Cedar Rapids is a town in Rusk County, Wisconsin, United States. The population was 36 at the 2020 census.

==Geography==
According to the United States Census Bureau, the town has a total area of 35.7 square miles (92.4 km^{2}), of which 35.2 square miles (91.1 km^{2}) is land and 0.5 square mile (1.3 km^{2}) (1.40%) is water.

==Demographics==
As of the census of 2000, there were 37 people, 11 households, and 8 families residing in the town. The population density was 1.1 people per square mile (0.4/km^{2}). There were 16 housing units at an average density of 0.5 per square mile (0.2/km^{2}). The racial makeup of the town was 70.27% White, 29.73% from other races. Hispanic or Latino of any race were 29.73% of the population.

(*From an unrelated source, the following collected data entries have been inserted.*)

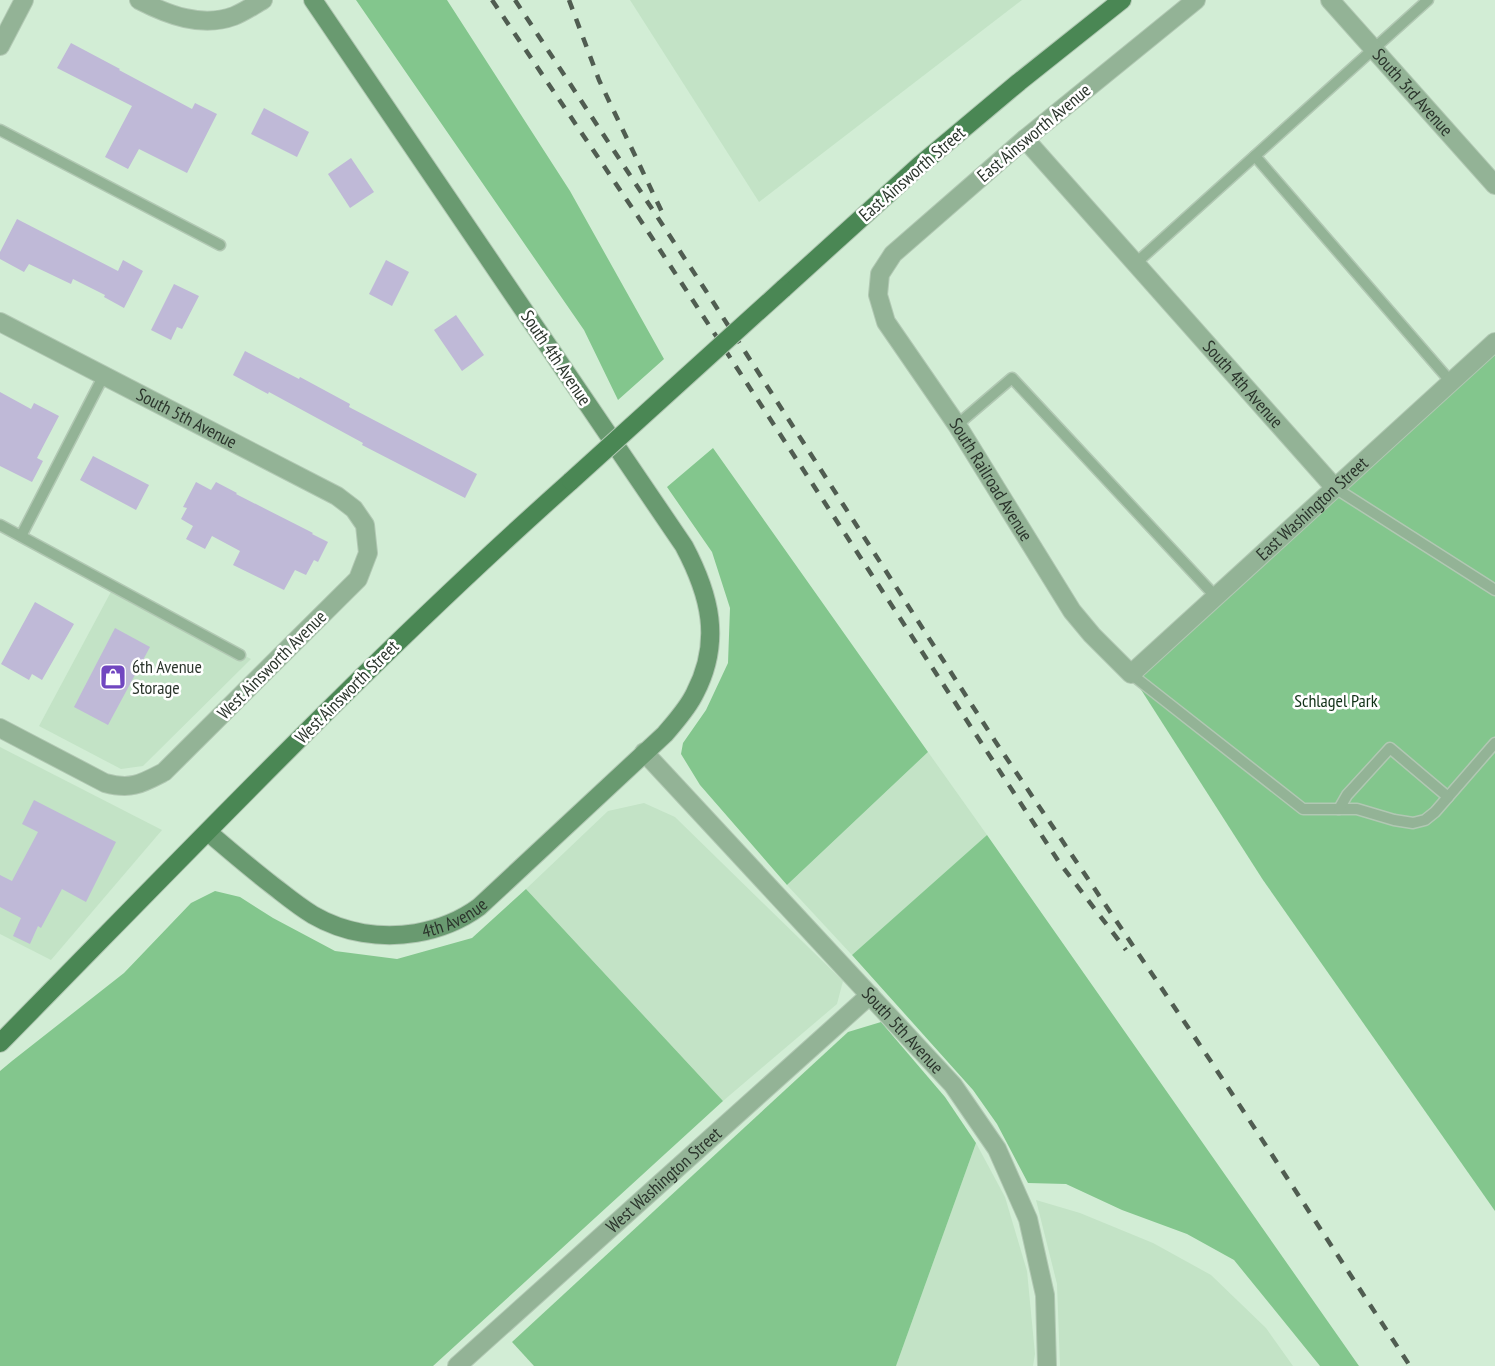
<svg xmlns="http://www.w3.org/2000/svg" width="1495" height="1366" font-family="'PT Sans Narrow',sans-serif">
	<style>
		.built { fill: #c3e3c6 }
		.green { fill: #83c68d }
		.building { fill: #bfb9d7 }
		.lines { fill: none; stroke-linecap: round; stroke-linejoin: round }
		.lane-casing { stroke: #b1c8b3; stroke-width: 13 }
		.street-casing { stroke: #b1c8b3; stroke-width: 20 }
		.secondary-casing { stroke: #b1c8b3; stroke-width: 20 }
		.primary-casing { stroke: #b1c8b3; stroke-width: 20 }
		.lane { stroke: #93b396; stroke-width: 10 }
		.street { stroke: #93b396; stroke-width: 18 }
		.secondary { stroke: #699a70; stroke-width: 18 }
		.primary { stroke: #4a8754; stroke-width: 18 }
		.rail { stroke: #505d51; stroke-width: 4.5; stroke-dasharray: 10 10; stroke-linecap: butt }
		.primary-bridge-casing { stroke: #b1c8b3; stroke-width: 20; stroke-linecap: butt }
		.primary-bridge { stroke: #4a8754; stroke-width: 18 }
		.labels { text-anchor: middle; stroke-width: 5; stroke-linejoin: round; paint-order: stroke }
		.street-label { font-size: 18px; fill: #2b352c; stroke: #fff }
		.poi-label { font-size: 18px; fill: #2b352c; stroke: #fff; text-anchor: start }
		.park-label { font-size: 18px; fill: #123218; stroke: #fff }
	</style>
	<rect width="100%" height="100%" fill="#d2edd5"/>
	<g class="built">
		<path d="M630,0H1022L759,202Z"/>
		<path d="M113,588L251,659L143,766L121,769L39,726Z"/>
		<path d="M0,747L162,830L51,960L0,934Z"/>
		<path d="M928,752L987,835L852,955L787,885Z"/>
		<path d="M644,803L675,817L843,981L837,1004L723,1101L526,889L608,811Z"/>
		<path d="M976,1143L1005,1197L1027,1271L1035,1354L1033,1366H896Z"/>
		<path d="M1036,1200L1080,1213L1153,1243L1211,1275L1266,1328L1293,1366H1060L1057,1284Z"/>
	</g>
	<g class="green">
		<path d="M356,0H447L570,191L664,359L618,400L584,330Z"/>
		<path d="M1495,342V1211L1263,880L1131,674Z"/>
		<path d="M713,448L928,752L787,885L700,785L681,754L683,743L706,710L728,663L730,608L712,552L667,487Z"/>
		<path d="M987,835L1359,1366H1320L1234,1260L1187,1234L1122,1210L1066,1184L1028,1183L997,1124L973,1090L852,955Z"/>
		<path d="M526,889L723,1101L433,1366H0V1071L12,1061L124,973L191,903L215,891L240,897L273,918L335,951L397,959L472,938Z"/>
		<path d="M881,1022L945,1097L976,1143L896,1366H534L512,1342L848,1032Z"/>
	</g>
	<g class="building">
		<path d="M71,43L120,69L119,70L192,109L195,103L217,114L187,173L139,149L128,169L105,157L132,106L57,68Z"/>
		<path d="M264,108L309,132L297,157L251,134Z"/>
		<path d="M351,158L374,192L350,208L328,174Z"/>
		<path d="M17,219L118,271L123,260L143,271L124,308L104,297L105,295L73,279L71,284L29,264L24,272L0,259V252Z"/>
		<path d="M386,260L409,272L392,306L369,294Z"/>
		<path d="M174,284L199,296L182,329L177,327L171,340L151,330Z"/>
		<path d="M456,315L484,355L462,371L434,330Z"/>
		<path d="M245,351L299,379L300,377L350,404L349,407L477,474L465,498L362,445L363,443L269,392L268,394L233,375Z"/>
		<path d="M0,392L31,409L34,403L59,416L37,458L43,461L32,482L0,466Z"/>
		<path d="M93,456L149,485L136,510L80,480Z"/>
		<path d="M196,482L211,490L216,482L237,493L236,494L313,533L312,534L328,542L318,562L314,560L306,575L295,570L284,590L233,565L240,551L212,536L205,549L186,539L193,526L181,519L187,508L183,507Z"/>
		<path d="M35,602L74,624L42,680L32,674L29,680L1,664Z"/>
		<path d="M115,628L150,647L108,725L74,707Z"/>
		<path d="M34,800L116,842L86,902L62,889L41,928L38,926L30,944L13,936L21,918L0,907V875L12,881L38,832L22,824Z"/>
	</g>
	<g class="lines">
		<defs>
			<g id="lane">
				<path d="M0,130L220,245"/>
				<path d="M1255,156L1451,382"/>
				<path d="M1136,263L1428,0"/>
				<path d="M957,425L1012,378L1216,597"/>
				<path d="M1335,488L1495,590"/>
				<path d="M0,525L240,655"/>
				<path d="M21,536L104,375"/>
				<path d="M1131,674L1303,809H1357L1394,820L1413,823L1425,820L1435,812L1495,743"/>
				<path d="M1339,809L1347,795L1390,748L1448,797"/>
			</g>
			<g id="street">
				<path d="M139,0C168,15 202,28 234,16C244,12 254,5 263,0"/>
				<path id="s1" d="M1196,0L1025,139L893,254L880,274L878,295L886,322L957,425L1072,611L1092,635L1131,674L1495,342"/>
				<path id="s2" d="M1330,0L1495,185"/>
				<path d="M0,46L24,0"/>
				<path id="s3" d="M1025,139L1335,488"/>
				<path id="s4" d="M0,322L337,496L354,509L365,525L368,553L358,579L164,772C141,784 131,790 105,783L0,728"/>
				<path id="s5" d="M644,752L953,1085L997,1149L1028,1219L1045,1295L1047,1366"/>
				<path id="s6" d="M457,1366L870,995"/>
			</g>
			<g id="secondary">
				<path id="s7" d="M208,832C229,850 250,868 272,885C285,895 298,906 313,915C344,933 381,939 416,933C439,929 460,921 479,907L665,734C676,721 688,708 695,693C722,641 710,595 684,546L313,0"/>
			</g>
			<g id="primary">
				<path d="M783,289L920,165L1019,82L1122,0"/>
				<path d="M0,1043C187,853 371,659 571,481"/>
			</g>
		</defs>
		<use href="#lane" class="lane-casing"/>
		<use href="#street" class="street-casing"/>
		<use href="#secondary" class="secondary-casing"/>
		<use href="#primary" class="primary-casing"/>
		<use href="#lane" class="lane"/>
		<use href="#street" class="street"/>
		<use href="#secondary" class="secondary"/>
		<use href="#primary" class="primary"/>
		<g class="rail">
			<path d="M492,0L645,227L1059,862L1126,950"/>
			<path d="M515,0L706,291L995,741L1210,1060L1410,1366"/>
			<path d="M569,0L599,80L662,212"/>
		</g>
		<defs>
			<path id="primary-bridge" d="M571,481L783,289"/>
		</defs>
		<use href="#primary-bridge" class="primary-bridge-casing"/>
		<use href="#primary-bridge" class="primary-bridge"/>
	</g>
	<defs>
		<symbol id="shop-square" viewBox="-11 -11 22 22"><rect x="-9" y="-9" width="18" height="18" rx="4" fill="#7147c0" stroke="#fff"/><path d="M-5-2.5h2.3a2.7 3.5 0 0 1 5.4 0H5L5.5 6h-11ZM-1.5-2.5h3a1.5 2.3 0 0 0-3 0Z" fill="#fff"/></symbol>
	</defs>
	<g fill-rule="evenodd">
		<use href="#shop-square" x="98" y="662" width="30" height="30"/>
	</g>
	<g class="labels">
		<g class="street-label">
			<text dy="6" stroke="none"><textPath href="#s2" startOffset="124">South 3rd Avenue</textPath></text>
			<text transform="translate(1034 133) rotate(-40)" y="6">East Ainsworth Avenue</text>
			<text transform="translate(912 174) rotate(-41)" y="6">East Ainsworth Street</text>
			<text transform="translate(556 358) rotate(56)" y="6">South 4th Avenue</text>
			<text dy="6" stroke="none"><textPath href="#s3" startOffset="328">South 4th Avenue</textPath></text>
			<text dy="6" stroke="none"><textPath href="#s4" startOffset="210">South 5th Avenue</textPath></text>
			<text dy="6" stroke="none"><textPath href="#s1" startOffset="658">South Railroad Avenue</textPath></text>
			<text dy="6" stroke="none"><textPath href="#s1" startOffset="1144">East Washington Street</textPath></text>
			<text transform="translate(272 665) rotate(-45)" y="6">West Ainsworth Avenue</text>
			<text transform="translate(347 692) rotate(-45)" y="6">West Ainsworth Street</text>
			<text dy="6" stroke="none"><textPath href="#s7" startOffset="282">4th Avenue</textPath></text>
			<text dy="6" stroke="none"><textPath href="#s5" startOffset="380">South 5th Avenue</textPath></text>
			<text dy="6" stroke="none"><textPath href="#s6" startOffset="278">West Washington Street</textPath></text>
		</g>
		<g class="poi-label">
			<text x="132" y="673">6th Avenue<tspan x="132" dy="21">Storage</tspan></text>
		</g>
		<g class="park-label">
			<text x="1336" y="707">Schlagel Park</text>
		</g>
	</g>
</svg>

There were 11 households, out of which 45.5% had children under the age of 18 living with them, 54.5% were married couples living together, 18.2% had a female householder with no husband present, and 18.2% were non-families. 9.1% of all households were made up of individuals, and none had someone living alone who was 65 years of age or older. The average household size was 3.36 and the average family size was 3.67.

In the town, the population was spread out, with 35.1% under the age of 18, 10.8% from 18 to 24, 21.6% from 25 to 44, 24.3% from 45 to 64, and 8.1% who were 65 years of age or older. The median age was 37 years. For every 100 females, there were 68.2 males. For every 100 females age 18 and over, there were 84.6 males.

The median income for a household in the town was $44,375, and the median income for a family was $43,750. Males had a median income of $35,625 versus $31,250 for females. The per capita income for the town was $17,188. There were 14.3% of families and 8.3% of the population living below the poverty line, including 16.7% of under eighteens and none of those over 64.